_WORK TO COMPLETE:_ Whether an entry is long or short, retype it exactly.
<<<<
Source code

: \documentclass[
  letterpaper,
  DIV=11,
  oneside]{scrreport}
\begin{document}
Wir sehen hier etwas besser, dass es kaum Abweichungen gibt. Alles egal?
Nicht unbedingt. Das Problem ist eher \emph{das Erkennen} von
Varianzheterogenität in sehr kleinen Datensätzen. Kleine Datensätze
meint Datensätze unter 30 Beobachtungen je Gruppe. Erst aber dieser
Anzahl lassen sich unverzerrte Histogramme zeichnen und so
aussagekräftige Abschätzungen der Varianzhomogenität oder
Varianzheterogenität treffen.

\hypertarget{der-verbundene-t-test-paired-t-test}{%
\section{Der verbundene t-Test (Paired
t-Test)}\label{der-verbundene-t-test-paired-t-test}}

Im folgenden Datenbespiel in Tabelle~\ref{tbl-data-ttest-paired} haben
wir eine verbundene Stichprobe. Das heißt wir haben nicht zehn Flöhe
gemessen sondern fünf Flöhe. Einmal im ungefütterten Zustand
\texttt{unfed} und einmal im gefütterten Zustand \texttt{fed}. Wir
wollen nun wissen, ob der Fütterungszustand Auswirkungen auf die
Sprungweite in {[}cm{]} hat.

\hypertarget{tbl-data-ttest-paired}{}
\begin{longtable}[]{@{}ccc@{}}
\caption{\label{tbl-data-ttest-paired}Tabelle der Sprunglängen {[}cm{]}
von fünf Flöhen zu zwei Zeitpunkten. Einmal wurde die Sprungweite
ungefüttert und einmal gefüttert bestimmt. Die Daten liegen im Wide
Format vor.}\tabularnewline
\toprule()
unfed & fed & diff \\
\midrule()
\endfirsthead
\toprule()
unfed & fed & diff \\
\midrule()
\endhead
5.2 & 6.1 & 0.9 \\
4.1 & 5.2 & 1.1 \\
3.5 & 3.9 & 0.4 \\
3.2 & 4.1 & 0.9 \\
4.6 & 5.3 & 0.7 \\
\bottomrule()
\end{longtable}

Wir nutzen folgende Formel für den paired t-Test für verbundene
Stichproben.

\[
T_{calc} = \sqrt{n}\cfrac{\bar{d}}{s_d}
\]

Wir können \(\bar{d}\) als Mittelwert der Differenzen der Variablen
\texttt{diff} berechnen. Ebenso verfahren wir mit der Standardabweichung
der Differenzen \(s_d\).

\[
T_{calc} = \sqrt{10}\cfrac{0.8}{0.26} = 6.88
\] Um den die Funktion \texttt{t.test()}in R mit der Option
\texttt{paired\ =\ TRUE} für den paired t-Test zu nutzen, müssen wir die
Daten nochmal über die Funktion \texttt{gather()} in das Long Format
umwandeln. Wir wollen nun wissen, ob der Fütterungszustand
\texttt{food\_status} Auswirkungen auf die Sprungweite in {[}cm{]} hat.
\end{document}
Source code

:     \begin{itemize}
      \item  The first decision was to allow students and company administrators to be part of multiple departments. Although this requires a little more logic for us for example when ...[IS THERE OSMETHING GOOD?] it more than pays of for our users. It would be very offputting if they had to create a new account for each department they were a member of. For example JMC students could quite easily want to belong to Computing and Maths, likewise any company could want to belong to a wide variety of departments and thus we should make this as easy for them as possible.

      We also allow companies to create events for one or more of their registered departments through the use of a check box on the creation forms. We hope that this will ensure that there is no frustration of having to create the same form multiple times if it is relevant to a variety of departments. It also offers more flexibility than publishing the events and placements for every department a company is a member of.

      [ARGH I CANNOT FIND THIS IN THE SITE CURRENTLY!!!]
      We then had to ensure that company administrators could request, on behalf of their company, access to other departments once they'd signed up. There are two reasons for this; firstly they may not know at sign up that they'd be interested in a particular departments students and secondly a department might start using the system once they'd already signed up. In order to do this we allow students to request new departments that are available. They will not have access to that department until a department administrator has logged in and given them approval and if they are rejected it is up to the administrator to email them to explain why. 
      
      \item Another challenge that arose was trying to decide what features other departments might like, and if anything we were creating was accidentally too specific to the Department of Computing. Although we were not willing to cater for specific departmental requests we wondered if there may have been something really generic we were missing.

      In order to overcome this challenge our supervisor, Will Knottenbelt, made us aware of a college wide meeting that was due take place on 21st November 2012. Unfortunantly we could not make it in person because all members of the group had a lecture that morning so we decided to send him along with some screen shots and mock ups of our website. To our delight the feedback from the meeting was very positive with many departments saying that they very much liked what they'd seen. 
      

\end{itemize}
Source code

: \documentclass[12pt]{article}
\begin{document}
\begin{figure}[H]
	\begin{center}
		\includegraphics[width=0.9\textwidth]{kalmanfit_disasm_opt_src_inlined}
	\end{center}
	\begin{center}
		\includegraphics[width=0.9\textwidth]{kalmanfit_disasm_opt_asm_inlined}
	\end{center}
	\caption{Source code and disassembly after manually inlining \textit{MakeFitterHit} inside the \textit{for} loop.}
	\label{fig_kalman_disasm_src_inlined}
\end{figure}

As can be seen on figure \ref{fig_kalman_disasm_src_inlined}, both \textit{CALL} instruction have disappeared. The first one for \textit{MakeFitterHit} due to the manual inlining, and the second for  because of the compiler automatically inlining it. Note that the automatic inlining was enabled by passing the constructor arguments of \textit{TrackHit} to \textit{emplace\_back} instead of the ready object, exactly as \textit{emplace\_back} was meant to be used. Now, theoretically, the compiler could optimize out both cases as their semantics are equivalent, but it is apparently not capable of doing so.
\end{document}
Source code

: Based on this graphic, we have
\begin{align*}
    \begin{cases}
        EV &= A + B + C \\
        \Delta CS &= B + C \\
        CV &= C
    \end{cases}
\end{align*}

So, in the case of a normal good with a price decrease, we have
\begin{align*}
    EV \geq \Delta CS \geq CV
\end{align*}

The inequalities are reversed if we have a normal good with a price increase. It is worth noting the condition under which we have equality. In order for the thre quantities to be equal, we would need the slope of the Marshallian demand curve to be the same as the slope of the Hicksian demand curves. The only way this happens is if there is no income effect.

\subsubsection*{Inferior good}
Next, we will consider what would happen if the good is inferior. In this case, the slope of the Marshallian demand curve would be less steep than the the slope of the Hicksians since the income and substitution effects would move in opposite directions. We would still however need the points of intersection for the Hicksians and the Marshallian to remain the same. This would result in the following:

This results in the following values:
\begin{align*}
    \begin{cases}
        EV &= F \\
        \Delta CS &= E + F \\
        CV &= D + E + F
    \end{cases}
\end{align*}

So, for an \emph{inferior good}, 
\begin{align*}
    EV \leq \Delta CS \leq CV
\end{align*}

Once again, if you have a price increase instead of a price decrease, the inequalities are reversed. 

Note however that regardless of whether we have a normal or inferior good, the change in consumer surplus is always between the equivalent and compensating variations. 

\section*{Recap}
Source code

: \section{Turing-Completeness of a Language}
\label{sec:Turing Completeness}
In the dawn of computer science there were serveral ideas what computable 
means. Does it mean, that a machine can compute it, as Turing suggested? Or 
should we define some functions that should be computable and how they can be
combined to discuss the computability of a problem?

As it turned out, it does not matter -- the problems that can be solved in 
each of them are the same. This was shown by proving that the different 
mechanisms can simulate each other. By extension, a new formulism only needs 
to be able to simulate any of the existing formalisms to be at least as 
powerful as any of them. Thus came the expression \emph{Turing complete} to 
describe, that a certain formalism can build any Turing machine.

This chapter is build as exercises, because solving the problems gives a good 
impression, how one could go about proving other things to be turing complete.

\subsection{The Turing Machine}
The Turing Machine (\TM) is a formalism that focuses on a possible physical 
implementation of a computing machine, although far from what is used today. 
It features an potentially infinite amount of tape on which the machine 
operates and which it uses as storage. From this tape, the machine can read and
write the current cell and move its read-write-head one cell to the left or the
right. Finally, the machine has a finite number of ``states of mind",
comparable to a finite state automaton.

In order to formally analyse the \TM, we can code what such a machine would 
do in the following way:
>>>>
_ANSWER BOX:_
Source code

: \documentclass[
  letterpaper,
  DIV=11,
  oneside]{scrreport}
\begin{document}
Wir sehen hier etwas besser, dass es kaum Abweichungen gibt. Alles egal?
Nicht unbedingt. Das Problem ist eher \emph{das Erkennen} von
Varianzheterogenität in sehr kleinen Datensätzen. Kleine Datensätze
meint Datensätze unter 30 Beobachtungen je Gruppe. Erst aber dieser
Anzahl lassen sich unverzerrte Histogramme zeichnen und so
aussagekräftige Abschätzungen der Varianzhomogenität oder
Varianzheterogenität treffen.

\hypertarget{der-verbundene-t-test-paired-t-test}{%
\section{Der verbundene t-Test (Paired
t-Test)}\label{der-verbundene-t-test-paired-t-test}}

Im folgenden Datenbespiel in Tabelle~\ref{tbl-data-ttest-paired} haben
wir eine verbundene Stichprobe. Das heißt wir haben nicht zehn Flöhe
gemessen sondern fünf Flöhe. Einmal im ungefütterten Zustand
\texttt{unfed} und einmal im gefütterten Zustand \texttt{fed}. Wir
wollen nun wissen, ob der Fütterungszustand Auswirkungen auf die
Sprungweite in {[}cm{]} hat.

\hypertarget{tbl-data-ttest-paired}{}
\begin{longtable}[]{@{}ccc@{}}
\caption{\label{tbl-data-ttest-paired}Tabelle der Sprunglängen {[}cm{]}
von fünf Flöhen zu zwei Zeitpunkten. Einmal wurde die Sprungweite
ungefüttert und einmal gefüttert bestimmt. Die Daten liegen im Wide
Format vor.}\tabularnewline
\toprule()
unfed & fed & diff \\
\midrule()
\endfirsthead
\toprule()
unfed & fed & diff \\
\midrule()
\endhead
5.2 & 6.1 & 0.9 \\
4.1 & 5.2 & 1.1 \\
3.5 & 3.9 & 0.4 \\
3.2 & 4.1 & 0.9 \\
4.6 & 5.3 & 0.7 \\
\bottomrule()
\end{longtable}

Wir nutzen folgende Formel für den paired t-Test für verbundene
Stichproben.

\[
T_{calc} = \sqrt{n}\cfrac{\bar{d}}{s_d}
\]

Wir können \(\bar{d}\) als Mittelwert der Differenzen der Variablen
\texttt{diff} berechnen. Ebenso verfahren wir mit der Standardabweichung
der Differenzen \(s_d\).

\[
T_{calc} = \sqrt{10}\cfrac{0.8}{0.26} = 6.88
\] Um den die Funktion \texttt{t.test()}in R mit der Option
\texttt{paired\ =\ TRUE} für den paired t-Test zu nutzen, müssen wir die
Daten nochmal über die Funktion \texttt{gather()} in das Long Format
umwandeln. Wir wollen nun wissen, ob der Fütterungszustand
\texttt{food\_status} Auswirkungen auf die Sprungweite in {[}cm{]} hat.
\end{document}
Source code

:     \begin{itemize}
      \item  The first decision was to allow students and company administrators to be part of multiple departments. Although this requires a little more logic for us for example when ...[IS THERE OSMETHING GOOD?] it more than pays of for our users. It would be very offputting if they had to create a new account for each department they were a member of. For example JMC students could quite easily want to belong to Computing and Maths, likewise any company could want to belong to a wide variety of departments and thus we should make this as easy for them as possible.

      We also allow companies to create events for one or more of their registered departments through the use of a check box on the creation forms. We hope that this will ensure that there is no frustration of having to create the same form multiple times if it is relevant to a variety of departments. It also offers more flexibility than publishing the events and placements for every department a company is a member of.

      [ARGH I CANNOT FIND THIS IN THE SITE CURRENTLY!!!]
      We then had to ensure that company administrators could request, on behalf of their company, access to other departments once they'd signed up. There are two reasons for this; firstly they may not know at sign up that they'd be interested in a particular departments students and secondly a department might start using the system once they'd already signed up. In order to do this we allow students to request new departments that are available. They will not have access to that department until a department administrator has logged in and given them approval and if they are rejected it is up to the administrator to email them to explain why. 
      
      \item Another challenge that arose was trying to decide what features other departments might like, and if anything we were creating was accidentally too specific to the Department of Computing. Although we were not willing to cater for specific departmental requests we wondered if there may have been something really generic we were missing.

      In order to overcome this challenge our supervisor, Will Knottenbelt, made us aware of a college wide meeting that was due take place on 21st November 2012. Unfortunantly we could not make it in person because all members of the group had a lecture that morning so we decided to send him along with some screen shots and mock ups of our website. To our delight the feedback from the meeting was very positive with many departments saying that they very much liked what they'd seen. 
      

\end{itemize}
Source code

: \documentclass[12pt]{article}
\begin{document}
\begin{figure}[H]
	\begin{center}
		\includegraphics[width=0.9\textwidth]{kalmanfit_disasm_opt_src_inlined}
	\end{center}
	\begin{center}
		\includegraphics[width=0.9\textwidth]{kalmanfit_disasm_opt_asm_inlined}
	\end{center}
	\caption{Source code and disassembly after manually inlining \textit{MakeFitterHit} inside the \textit{for} loop.}
	\label{fig_kalman_disasm_src_inlined}
\end{figure}

As can be seen on figure \ref{fig_kalman_disasm_src_inlined}, both \textit{CALL} instruction have disappeared. The first one for \textit{MakeFitterHit} due to the manual inlining, and the second for  because of the compiler automatically inlining it. Note that the automatic inlining was enabled by passing the constructor arguments of \textit{TrackHit} to \textit{emplace\_back} instead of the ready object, exactly as \textit{emplace\_back} was meant to be used. Now, theoretically, the compiler could optimize out both cases as their semantics are equivalent, but it is apparently not capable of doing so.
\end{document}
Source code

: Based on this graphic, we have
\begin{align*}
    \begin{cases}
        EV &= A + B + C \\
        \Delta CS &= B + C \\
        CV &= C
    \end{cases}
\end{align*}

So, in the case of a normal good with a price decrease, we have
\begin{align*}
    EV \geq \Delta CS \geq CV
\end{align*}

The inequalities are reversed if we have a normal good with a price increase. It is worth noting the condition under which we have equality. In order for the thre quantities to be equal, we would need the slope of the Marshallian demand curve to be the same as the slope of the Hicksian demand curves. The only way this happens is if there is no income effect.

\subsubsection*{Inferior good}
Next, we will consider what would happen if the good is inferior. In this case, the slope of the Marshallian demand curve would be less steep than the the slope of the Hicksians since the income and substitution effects would move in opposite directions. We would still however need the points of intersection for the Hicksians and the Marshallian to remain the same. This would result in the following:

This results in the following values:
\begin{align*}
    \begin{cases}
        EV &= F \\
        \Delta CS &= E + F \\
        CV &= D + E + F
    \end{cases}
\end{align*}

So, for an \emph{inferior good}, 
\begin{align*}
    EV \leq \Delta CS \leq CV
\end{align*}

Once again, if you have a price increase instead of a price decrease, the inequalities are reversed. 

Note however that regardless of whether we have a normal or inferior good, the change in consumer surplus is always between the equivalent and compensating variations. 

\section*{Recap}
Source code

: \section{Turing-Completeness of a Language}
\label{sec:Turing Completeness}
In the dawn of computer science there were serveral ideas what computable 
means. Does it mean, that a machine can compute it, as Turing suggested? Or 
should we define some functions that should be computable and how they can be
combined to discuss the computability of a problem?

As it turned out, it does not matter -- the problems that can be solved in 
each of them are the same. This was shown by proving that the different 
mechanisms can simulate each other. By extension, a new formulism only needs 
to be able to simulate any of the existing formalisms to be at least as 
powerful as any of them. Thus came the expression \emph{Turing complete} to 
describe, that a certain formalism can build any Turing machine.

This chapter is build as exercises, because solving the problems gives a good 
impression, how one could go about proving other things to be turing complete.

\subsection{The Turing Machine}
The Turing Machine (\TM) is a formalism that focuses on a possible physical 
implementation of a computing machine, although far from what is used today. 
It features an potentially infinite amount of tape on which the machine 
operates and which it uses as storage. From this tape, the machine can read and
write the current cell and move its read-write-head one cell to the left or the
right. Finally, the machine has a finite number of ``states of mind",
comparable to a finite state automaton.

In order to formally analyse the \TM, we can code what such a machine would 
do in the following way:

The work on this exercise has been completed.